» **COLLECTED MATERIAL**:
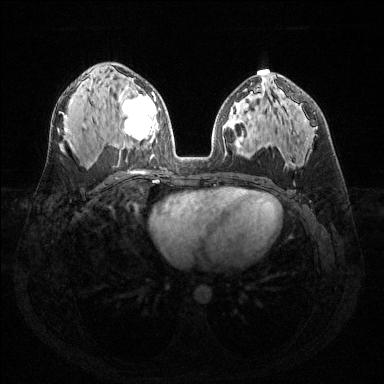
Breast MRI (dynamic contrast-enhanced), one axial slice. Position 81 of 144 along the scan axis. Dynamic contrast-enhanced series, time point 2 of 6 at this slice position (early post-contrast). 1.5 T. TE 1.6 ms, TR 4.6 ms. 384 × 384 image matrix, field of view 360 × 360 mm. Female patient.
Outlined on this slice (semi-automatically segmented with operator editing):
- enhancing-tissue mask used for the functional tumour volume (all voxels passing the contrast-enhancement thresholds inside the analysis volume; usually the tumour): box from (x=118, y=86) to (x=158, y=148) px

» **WHAT IS BEING ASKED**: Copy out the listing above in full and leave out its pictures.

» **WORKED SOLUTION**:
Breast MRI (dynamic contrast-enhanced), one axial slice. Position 81 of 144 along the scan axis. Dynamic contrast-enhanced series, time point 2 of 6 at this slice position (early post-contrast). 1.5 T. TE 1.6 ms, TR 4.6 ms. 384 × 384 image matrix, field of view 360 × 360 mm. Female patient.
Outlined on this slice (semi-automatically segmented with operator editing):
- enhancing-tissue mask used for the functional tumour volume (all voxels passing the contrast-enhancement thresholds inside the analysis volume; usually the tumour): box from (x=118, y=86) to (x=158, y=148) px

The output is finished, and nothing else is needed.